Speaking of multifunctionality... You have bought from Orange a complex on Nowogrodzka Street in Warsaw, which includes the former headquarters of the Telecommunications and Telegraph Office. What are the plans to use this property and what is the timetable?

We gave ourselves plenty of time to create a good project. Until Orange moves out of the building, which will be in 2026, the facility will generate rental income. At the moment, the smallest part of the complex - the building on the St. Barbara Street side - is covered by a redevelopment permit, under which we will renovate the residential building, restoring its historic appearance. The apartments in this project will be available to customers in late 2022 or early 2023. As for the other parts of this complex, we do not exclude any option, we are currently refining ideas.

What is happening with a tenement house on Wrzesińska Street in Warsaw's Praga district?

Revitalization of an over 100-year-old building and construction of a new one - so that it would be one residential complex - are carried out simultaneously. Apartments for rent will be built here, and the first floor will be occupied by commercial premises. Ultimately, about 107 apartments will be available for the tenants. The building will be put into use in 2023. Just like in Prague in the Czech Republic, we intend to restore the unique atmosphere of this place.

Your portfolio also includes the historic Main Post Office in Kraków. What will be built there?

We bought the building from Orange in the sell & lease back formula, with the ultimate goal of using it as a hotel - mainly because of its ideal location for tourist and business traffic. We are at the stage of planning the functional formula of the building. What is important for Cracovians, the post office itself will operate in the building without any changes, independently of our investments.

You have ordered 210 apartments from a developer in Gdańsk. Are you considering further investments of this type?

The investment in Gdansk Oliwa will be the first residential project, which we will launch in a few months. The 210 flats are already at the final stage of finishing work.

The purchase of the entire estate from the Gdańsk developer took place back in 2018 under the forward purchase formula and was part of our strategy to enter the Polish PRS market by creating an offer of apartments for rent and student houses. We are constantly building our portfolio, buying properties, and in the next two years we are also planning greenfield investments.
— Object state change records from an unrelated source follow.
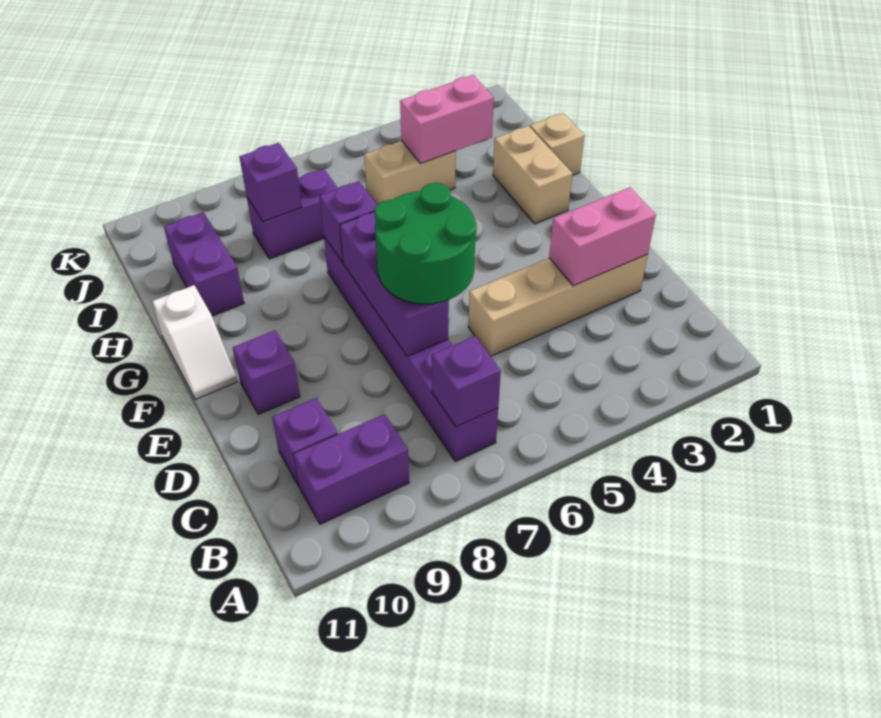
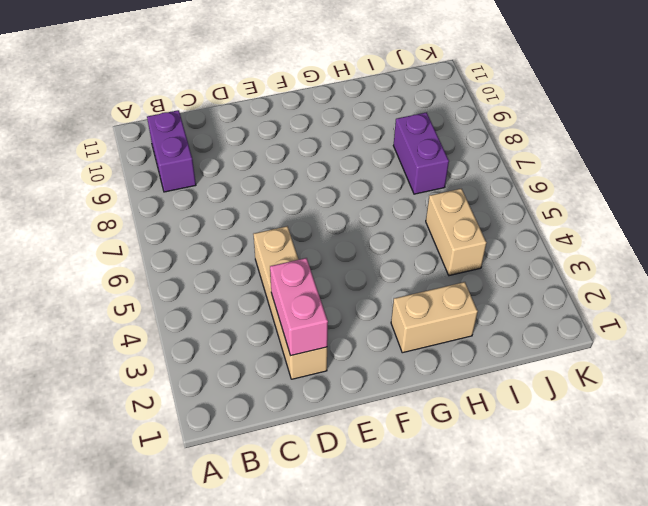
none -> purple brick B7:G7 level 1
none -> purple brick C10 level 1
none -> purple brick E10 level 1

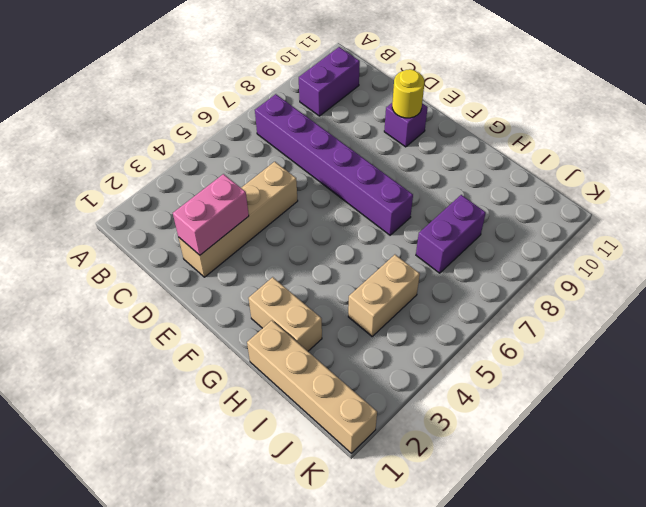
yellow round brick E10 level 2 -> none
tan brick H1:K1 level 1 -> tan brick H1 level 1
none -> purple brick C10 level 1
none -> white slope F11:G11 level 1 top G
none -> purple brick H10:I10 level 1

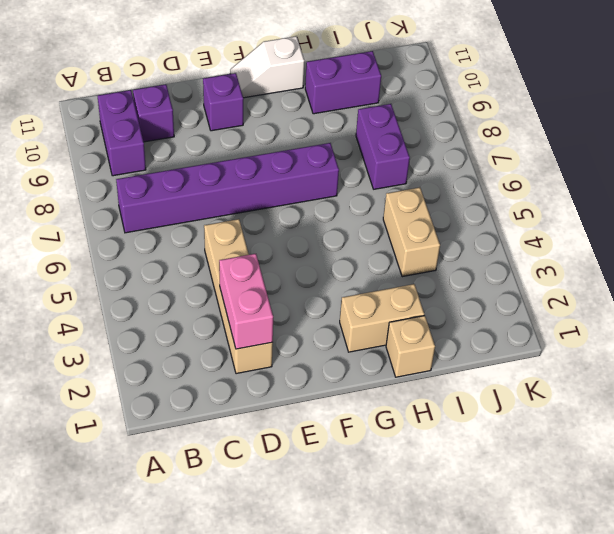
none -> purple brick B7 level 2
none -> purple brick D7:F7 level 2
none -> purple brick G7 level 2

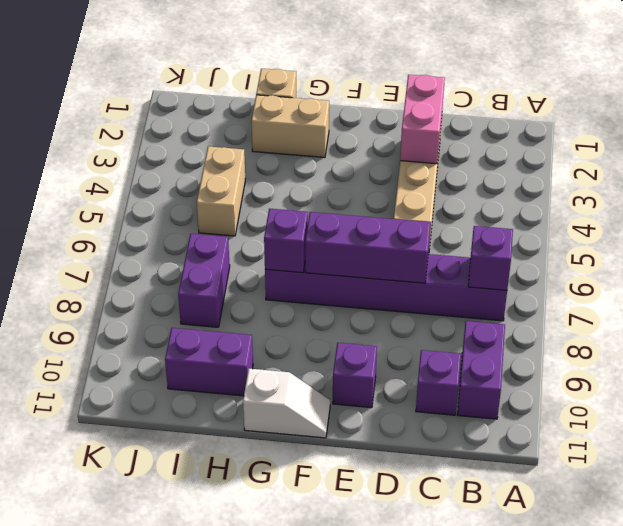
none -> pink brick I3:I4 level 2
none -> purple brick I8 level 2
none -> green round brick D6:E7 level 3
We operate in Gdansk, Krakow and Warsaw and are looking at opportunities in Lodz, Katowice, Wroclaw and Poznan. An important role is played by commitment and determination of our institutional investors who provide project financing. This, plus the knowledge and experience we gained in the Czech Republic, allows us to develop effectively.

What scale do you want to achieve when it comes to PRS in Poland? Two years ago you spoke of 800 units. More funds are entering our market, and their ambition is to build portfolios of thousands of apartments.

Taking into account the existing projects, the Zeitgeist portfolio will offer, after redevelopment, more than 800 apartments. We currently have five more projects in exclusive negotiations, which will bring our portfolio closer to 1,500 units if all goes according to plan.

We are not targeting massive investments, we want to focus on properties with a maximum of 400 units. Our overriding goal is to hold assets for the long term, in the best possible quality of service. At the current stage, the market is large enough to accommodate these players - their presence is even conducive to the development of different segments of this market - which should be seen as a positive trend. We are currently focusing on promoting the Home by Zeitgeist brand in Poland, which includes apartments for long-term rental.